Billings woman appeals conviction in child abuse case

2012-12-28T13:55:00Z 2012-12-29T11:18:03Z Billings woman appeals conviction in child abuse caseBy GREG TUTTLE The Billings Gazette

A Billings woman serving a 15-year prison sentence for abusing an 8-month-old boy she was baby-sitting has appealed her conviction to the Montana Supreme Court.

An attorney for Nevada Ugalde argues in the appeal filed recently that the 23-year-old woman convicted at trial in 2010 of aggravated assault did not receive a fair trial on numerous grounds, including misconduct by the prosecution and poor representation by her court-appointed defense lawyer.

Ugalde was charged for injuries suffered by Isaiah Napier on June 11, 2008. Prosecutors said Ugalde, who was baby-sitting the boy, caused severe head injuries by shaking or slamming the child.

Ugalde denied the charge and claimed the child suffered the injuries when he fell out of a crib.

The case went to trial before District Judge Susan Watters in April 2010. After a week of testimony and about six hours of deliberation, the jury convicted Ugalde.

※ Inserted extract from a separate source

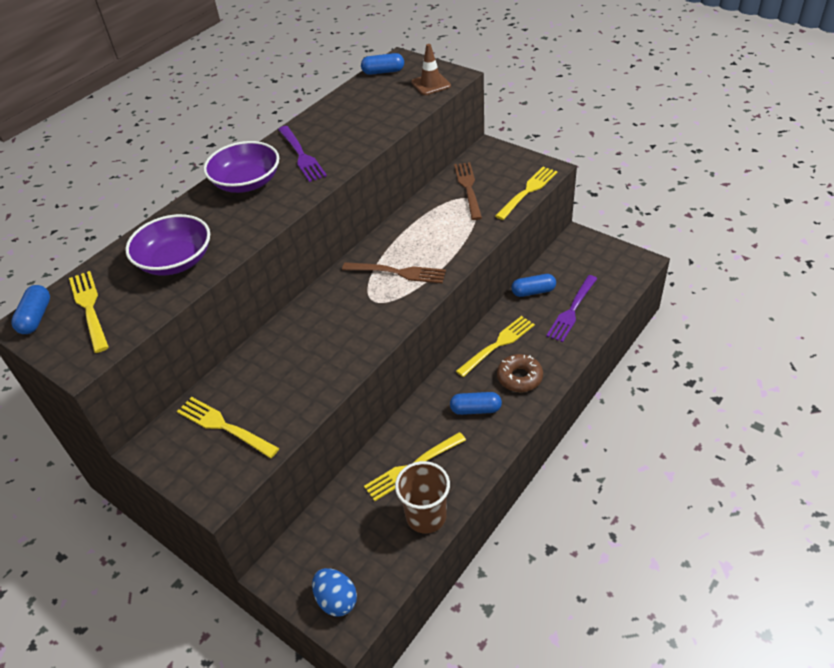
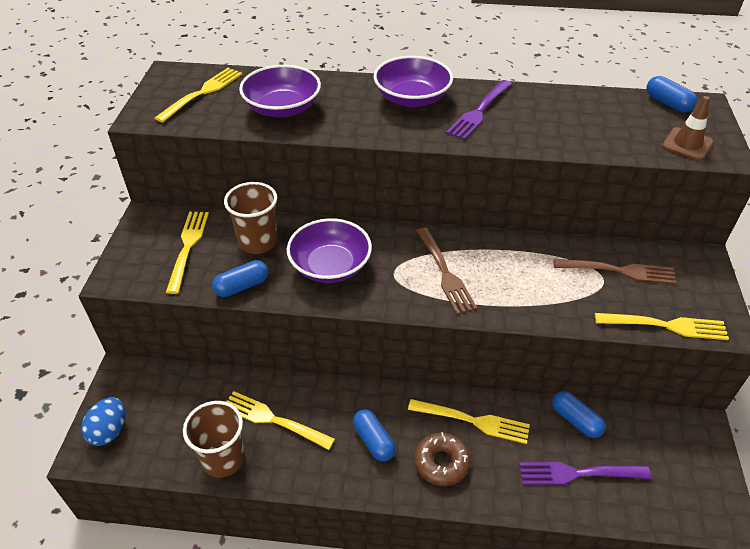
camera: 55 degrees right, 0 degrees up
blue capsule [11,285,50,334] -> blue capsule moved to [212,260,269,297]
brown fork [454,162,482,220] -> brown fork turned 45 degrees clockwise [554,259,677,284]
none -> brown cup [224,182,277,254]
none -> purple bowl [287,218,372,283]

Ugalde's sentencing was delayed for about one year while Watters considered her request for a new trial. After denying the request, Watters sentenced Ugalde to serve 20 years in prison, with five years suspended, and pay about $1.4 million in restitution.

The restitution was ordered to pay for Napier's medical needs. Prosecutors said the child suffered permanent and disabling injuries as a result of the abuse.

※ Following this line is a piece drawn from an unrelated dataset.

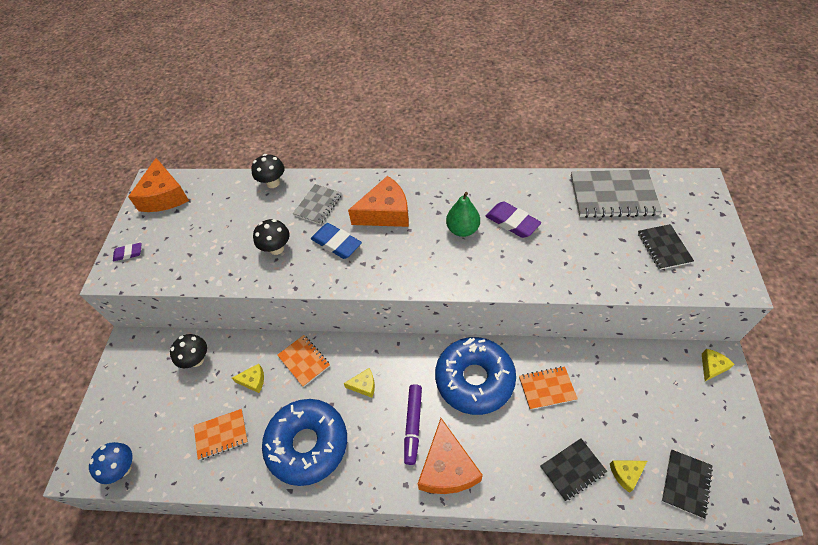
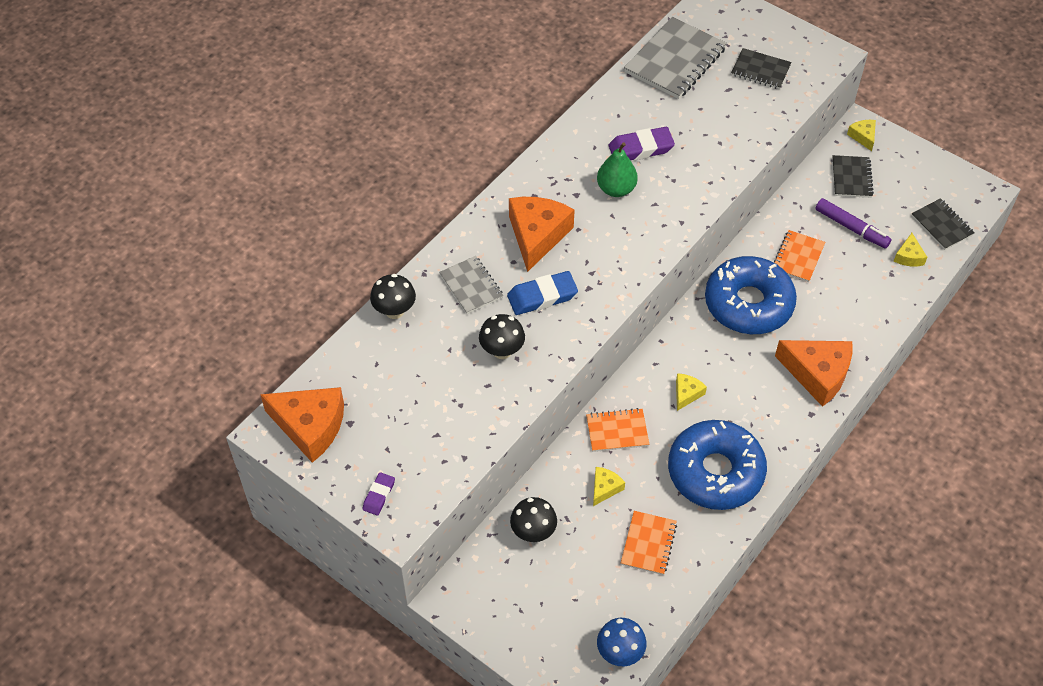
camera: 60 degrees left, 0 degrees up
purple marker [404,384,422,465] -> purple marker moved to [815,198,892,249]
black notebook [540,439,607,501] -> black notebook moved to [832,155,874,198]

In the appeal, an attorney for Ugalde said the woman's conviction should be overturned because of misconduct by the prosecution. The attorney, Gregory Birdsong of Missoula, said that if the conviction is not tossed out, Ugalde should be granted a new trial.

Birdsong states that former Yellowstone County Attorney  Dennis Paxinos committed misconduct when he spoke about the case before trial with a state medical examiner who had been consulted by Ugalde's defense attorney.

"It gave the prosecution an unfair advantage and denied the defendant a fair trial," Birdsong states in the appeal. "It led to a manifest miscarriage of justice, raising serious questions about the fundamental fairness of the trial and compromising the integrity of the judicial process."

Other errors that should result in a new trial for Ugalde include the failure of the defense lawyer at trial to stipulate that Napier suffered a serious injury. As a result, the prosecution was allowed to call 10 witnesses at trial to testify about the nature of the boy's injuries.

The jury's verdict "may have been based on emotion" and not the evidence, Birdsong states.

The appeal also states that a prosecutor was allowed to make an improper closing statement, and Ugalde's court-appointed attorney was unable to provide an effective defense because she was required by the state Office of the Public Defender to get prior approval for any expenditure more than $200.